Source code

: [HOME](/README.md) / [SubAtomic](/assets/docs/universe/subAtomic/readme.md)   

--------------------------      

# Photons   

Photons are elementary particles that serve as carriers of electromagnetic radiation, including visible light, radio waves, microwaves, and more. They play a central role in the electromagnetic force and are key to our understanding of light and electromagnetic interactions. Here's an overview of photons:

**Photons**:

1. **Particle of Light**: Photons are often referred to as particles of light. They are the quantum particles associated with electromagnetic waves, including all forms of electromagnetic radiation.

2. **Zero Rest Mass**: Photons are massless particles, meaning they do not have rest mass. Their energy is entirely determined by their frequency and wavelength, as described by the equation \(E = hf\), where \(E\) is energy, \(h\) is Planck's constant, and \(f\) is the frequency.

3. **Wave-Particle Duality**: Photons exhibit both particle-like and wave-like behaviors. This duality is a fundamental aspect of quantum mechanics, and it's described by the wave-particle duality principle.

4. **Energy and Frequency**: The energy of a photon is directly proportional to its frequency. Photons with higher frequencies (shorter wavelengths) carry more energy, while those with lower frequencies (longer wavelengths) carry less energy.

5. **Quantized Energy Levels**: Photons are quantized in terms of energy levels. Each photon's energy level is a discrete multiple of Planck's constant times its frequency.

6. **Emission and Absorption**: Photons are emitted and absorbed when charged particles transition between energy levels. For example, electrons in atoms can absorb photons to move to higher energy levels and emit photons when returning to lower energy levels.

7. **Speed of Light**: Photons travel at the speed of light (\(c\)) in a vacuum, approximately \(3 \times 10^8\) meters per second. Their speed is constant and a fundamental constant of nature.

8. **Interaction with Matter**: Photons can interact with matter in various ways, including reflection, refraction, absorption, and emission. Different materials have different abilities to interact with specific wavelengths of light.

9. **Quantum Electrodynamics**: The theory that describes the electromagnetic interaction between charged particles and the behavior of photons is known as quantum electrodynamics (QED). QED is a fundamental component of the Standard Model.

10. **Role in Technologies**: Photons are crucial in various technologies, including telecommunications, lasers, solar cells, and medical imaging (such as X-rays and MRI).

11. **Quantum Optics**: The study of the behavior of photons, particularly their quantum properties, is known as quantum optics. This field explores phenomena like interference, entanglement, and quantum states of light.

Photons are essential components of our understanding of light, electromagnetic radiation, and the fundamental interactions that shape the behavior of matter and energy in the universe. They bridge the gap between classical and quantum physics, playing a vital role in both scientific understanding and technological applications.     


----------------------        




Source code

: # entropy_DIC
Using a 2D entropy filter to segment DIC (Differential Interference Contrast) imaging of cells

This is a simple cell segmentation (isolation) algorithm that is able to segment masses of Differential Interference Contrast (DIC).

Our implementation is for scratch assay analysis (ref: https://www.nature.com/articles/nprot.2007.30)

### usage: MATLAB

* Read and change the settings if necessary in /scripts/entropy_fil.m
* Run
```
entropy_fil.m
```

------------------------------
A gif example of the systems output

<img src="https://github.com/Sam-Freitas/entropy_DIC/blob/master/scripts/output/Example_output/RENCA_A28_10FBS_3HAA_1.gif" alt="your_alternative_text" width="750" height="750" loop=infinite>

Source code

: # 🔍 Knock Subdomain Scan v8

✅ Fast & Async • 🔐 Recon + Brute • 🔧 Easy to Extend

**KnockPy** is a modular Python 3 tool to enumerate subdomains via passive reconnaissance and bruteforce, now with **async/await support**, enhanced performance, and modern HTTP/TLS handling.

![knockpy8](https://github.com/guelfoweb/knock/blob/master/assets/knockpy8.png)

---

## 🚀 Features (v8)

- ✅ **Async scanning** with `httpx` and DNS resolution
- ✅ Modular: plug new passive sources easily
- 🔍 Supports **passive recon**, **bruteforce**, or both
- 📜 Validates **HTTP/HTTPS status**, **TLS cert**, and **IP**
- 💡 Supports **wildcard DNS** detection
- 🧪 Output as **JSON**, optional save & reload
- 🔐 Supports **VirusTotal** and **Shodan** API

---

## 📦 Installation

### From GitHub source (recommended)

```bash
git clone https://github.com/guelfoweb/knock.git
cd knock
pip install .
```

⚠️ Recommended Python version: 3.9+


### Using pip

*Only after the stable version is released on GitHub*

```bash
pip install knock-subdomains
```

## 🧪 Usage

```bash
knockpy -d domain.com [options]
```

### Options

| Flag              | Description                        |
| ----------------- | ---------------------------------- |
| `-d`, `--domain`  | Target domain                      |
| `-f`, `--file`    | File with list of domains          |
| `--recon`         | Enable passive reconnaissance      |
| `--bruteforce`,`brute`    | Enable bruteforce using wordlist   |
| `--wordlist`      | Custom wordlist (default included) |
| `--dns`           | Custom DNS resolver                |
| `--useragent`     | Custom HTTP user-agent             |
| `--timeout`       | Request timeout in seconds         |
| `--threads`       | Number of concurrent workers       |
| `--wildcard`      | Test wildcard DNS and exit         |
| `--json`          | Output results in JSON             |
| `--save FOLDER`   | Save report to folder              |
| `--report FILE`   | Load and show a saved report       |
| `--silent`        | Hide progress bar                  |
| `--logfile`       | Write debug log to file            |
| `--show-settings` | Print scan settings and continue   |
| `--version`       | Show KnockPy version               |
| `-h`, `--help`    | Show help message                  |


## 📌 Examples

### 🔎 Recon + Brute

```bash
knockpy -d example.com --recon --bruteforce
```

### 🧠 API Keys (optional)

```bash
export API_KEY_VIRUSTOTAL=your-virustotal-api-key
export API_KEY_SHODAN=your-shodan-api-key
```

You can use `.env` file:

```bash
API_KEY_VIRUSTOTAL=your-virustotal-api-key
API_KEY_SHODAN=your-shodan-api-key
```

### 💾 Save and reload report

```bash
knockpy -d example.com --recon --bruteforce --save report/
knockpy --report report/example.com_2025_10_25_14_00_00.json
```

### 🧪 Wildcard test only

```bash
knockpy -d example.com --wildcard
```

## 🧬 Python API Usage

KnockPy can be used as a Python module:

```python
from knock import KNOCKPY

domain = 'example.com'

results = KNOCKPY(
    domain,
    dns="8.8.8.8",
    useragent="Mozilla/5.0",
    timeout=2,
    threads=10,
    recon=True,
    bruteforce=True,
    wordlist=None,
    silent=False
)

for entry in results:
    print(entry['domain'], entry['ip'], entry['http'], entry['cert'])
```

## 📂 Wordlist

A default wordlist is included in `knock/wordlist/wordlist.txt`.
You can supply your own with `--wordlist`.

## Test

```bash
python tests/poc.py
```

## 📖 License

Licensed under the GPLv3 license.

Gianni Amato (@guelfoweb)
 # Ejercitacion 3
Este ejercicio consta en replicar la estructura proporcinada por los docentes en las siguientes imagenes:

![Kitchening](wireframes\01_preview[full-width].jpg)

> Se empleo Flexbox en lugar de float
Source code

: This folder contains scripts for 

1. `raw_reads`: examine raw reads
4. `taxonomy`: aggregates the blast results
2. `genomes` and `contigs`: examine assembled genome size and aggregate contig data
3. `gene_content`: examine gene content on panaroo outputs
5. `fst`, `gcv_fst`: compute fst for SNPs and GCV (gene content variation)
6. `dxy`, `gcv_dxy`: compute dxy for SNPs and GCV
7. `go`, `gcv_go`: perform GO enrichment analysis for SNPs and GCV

=-=-=

# What this task involves
A reply that repeats all the data exactly is required.

# Final answer
Source code

: [HOME](/README.md) / [SubAtomic](/assets/docs/universe/subAtomic/readme.md)   

--------------------------      

# Photons   

Photons are elementary particles that serve as carriers of electromagnetic radiation, including visible light, radio waves, microwaves, and more. They play a central role in the electromagnetic force and are key to our understanding of light and electromagnetic interactions. Here's an overview of photons:

**Photons**:

1. **Particle of Light**: Photons are often referred to as particles of light. They are the quantum particles associated with electromagnetic waves, including all forms of electromagnetic radiation.

2. **Zero Rest Mass**: Photons are massless particles, meaning they do not have rest mass. Their energy is entirely determined by their frequency and wavelength, as described by the equation \(E = hf\), where \(E\) is energy, \(h\) is Planck's constant, and \(f\) is the frequency.

3. **Wave-Particle Duality**: Photons exhibit both particle-like and wave-like behaviors. This duality is a fundamental aspect of quantum mechanics, and it's described by the wave-particle duality principle.

4. **Energy and Frequency**: The energy of a photon is directly proportional to its frequency. Photons with higher frequencies (shorter wavelengths) carry more energy, while those with lower frequencies (longer wavelengths) carry less energy.

5. **Quantized Energy Levels**: Photons are quantized in terms of energy levels. Each photon's energy level is a discrete multiple of Planck's constant times its frequency.

6. **Emission and Absorption**: Photons are emitted and absorbed when charged particles transition between energy levels. For example, electrons in atoms can absorb photons to move to higher energy levels and emit photons when returning to lower energy levels.

7. **Speed of Light**: Photons travel at the speed of light (\(c\)) in a vacuum, approximately \(3 \times 10^8\) meters per second. Their speed is constant and a fundamental constant of nature.

8. **Interaction with Matter**: Photons can interact with matter in various ways, including reflection, refraction, absorption, and emission. Different materials have different abilities to interact with specific wavelengths of light.

9. **Quantum Electrodynamics**: The theory that describes the electromagnetic interaction between charged particles and the behavior of photons is known as quantum electrodynamics (QED). QED is a fundamental component of the Standard Model.

10. **Role in Technologies**: Photons are crucial in various technologies, including telecommunications, lasers, solar cells, and medical imaging (such as X-rays and MRI).

11. **Quantum Optics**: The study of the behavior of photons, particularly their quantum properties, is known as quantum optics. This field explores phenomena like interference, entanglement, and quantum states of light.

Photons are essential components of our understanding of light, electromagnetic radiation, and the fundamental interactions that shape the behavior of matter and energy in the universe. They bridge the gap between classical and quantum physics, playing a vital role in both scientific understanding and technological applications.     


----------------------        




Source code

: # entropy_DIC
Using a 2D entropy filter to segment DIC (Differential Interference Contrast) imaging of cells

This is a simple cell segmentation (isolation) algorithm that is able to segment masses of Differential Interference Contrast (DIC).

Our implementation is for scratch assay analysis (ref: https://www.nature.com/articles/nprot.2007.30)

### usage: MATLAB

* Read and change the settings if necessary in /scripts/entropy_fil.m
* Run
```
entropy_fil.m
```

------------------------------
A gif example of the systems output

<img src="https://github.com/Sam-Freitas/entropy_DIC/blob/master/scripts/output/Example_output/RENCA_A28_10FBS_3HAA_1.gif" alt="your_alternative_text" width="750" height="750" loop=infinite>

Source code

: # 🔍 Knock Subdomain Scan v8

✅ Fast & Async • 🔐 Recon + Brute • 🔧 Easy to Extend

**KnockPy** is a modular Python 3 tool to enumerate subdomains via passive reconnaissance and bruteforce, now with **async/await support**, enhanced performance, and modern HTTP/TLS handling.

![knockpy8](https://github.com/guelfoweb/knock/blob/master/assets/knockpy8.png)

---

## 🚀 Features (v8)

- ✅ **Async scanning** with `httpx` and DNS resolution
- ✅ Modular: plug new passive sources easily
- 🔍 Supports **passive recon**, **bruteforce**, or both
- 📜 Validates **HTTP/HTTPS status**, **TLS cert**, and **IP**
- 💡 Supports **wildcard DNS** detection
- 🧪 Output as **JSON**, optional save & reload
- 🔐 Supports **VirusTotal** and **Shodan** API

---

## 📦 Installation

### From GitHub source (recommended)

```bash
git clone https://github.com/guelfoweb/knock.git
cd knock
pip install .
```

⚠️ Recommended Python version: 3.9+


### Using pip

*Only after the stable version is released on GitHub*

```bash
pip install knock-subdomains
```

## 🧪 Usage

```bash
knockpy -d domain.com [options]
```

### Options

| Flag              | Description                        |
| ----------------- | ---------------------------------- |
| `-d`, `--domain`  | Target domain                      |
| `-f`, `--file`    | File with list of domains          |
| `--recon`         | Enable passive reconnaissance      |
| `--bruteforce`,`brute`    | Enable bruteforce using wordlist   |
| `--wordlist`      | Custom wordlist (default included) |
| `--dns`           | Custom DNS resolver                |
| `--useragent`     | Custom HTTP user-agent             |
| `--timeout`       | Request timeout in seconds         |
| `--threads`       | Number of concurrent workers       |
| `--wildcard`      | Test wildcard DNS and exit         |
| `--json`          | Output results in JSON             |
| `--save FOLDER`   | Save report to folder              |
| `--report FILE`   | Load and show a saved report       |
| `--silent`        | Hide progress bar                  |
| `--logfile`       | Write debug log to file            |
| `--show-settings` | Print scan settings and continue   |
| `--version`       | Show KnockPy version               |
| `-h`, `--help`    | Show help message                  |


## 📌 Examples

### 🔎 Recon + Brute

```bash
knockpy -d example.com --recon --bruteforce
```

### 🧠 API Keys (optional)

```bash
export API_KEY_VIRUSTOTAL=your-virustotal-api-key
export API_KEY_SHODAN=your-shodan-api-key
```

You can use `.env` file:

```bash
API_KEY_VIRUSTOTAL=your-virustotal-api-key
API_KEY_SHODAN=your-shodan-api-key
```

### 💾 Save and reload report

```bash
knockpy -d example.com --recon --bruteforce --save report/
knockpy --report report/example.com_2025_10_25_14_00_00.json
```

### 🧪 Wildcard test only

```bash
knockpy -d example.com --wildcard
```

## 🧬 Python API Usage

KnockPy can be used as a Python module:

```python
from knock import KNOCKPY

domain = 'example.com'

results = KNOCKPY(
    domain,
    dns="8.8.8.8",
    useragent="Mozilla/5.0",
    timeout=2,
    threads=10,
    recon=True,
    bruteforce=True,
    wordlist=None,
    silent=False
)

for entry in results:
    print(entry['domain'], entry['ip'], entry['http'], entry['cert'])
```

## 📂 Wordlist

A default wordlist is included in `knock/wordlist/wordlist.txt`.
You can supply your own with `--wordlist`.

## Test

```bash
python tests/poc.py
```

## 📖 License

Licensed under the GPLv3 license.

Gianni Amato (@guelfoweb)
 # Ejercitacion 3
Este ejercicio consta en replicar la estructura proporcinada por los docentes en las siguientes imagenes:

![Kitchening](wireframes\01_preview[full-width].jpg)

> Se empleo Flexbox en lugar de float
Source code

: This folder contains scripts for 

1. `raw_reads`: examine raw reads
4. `taxonomy`: aggregates the blast results
2. `genomes` and `contigs`: examine assembled genome size and aggregate contig data
3. `gene_content`: examine gene content on panaroo outputs
5. `fst`, `gcv_fst`: compute fst for SNPs and GCV (gene content variation)
6. `dxy`, `gcv_dxy`: compute dxy for SNPs and GCV
7. `go`, `gcv_go`: perform GO enrichment analysis for SNPs and GCV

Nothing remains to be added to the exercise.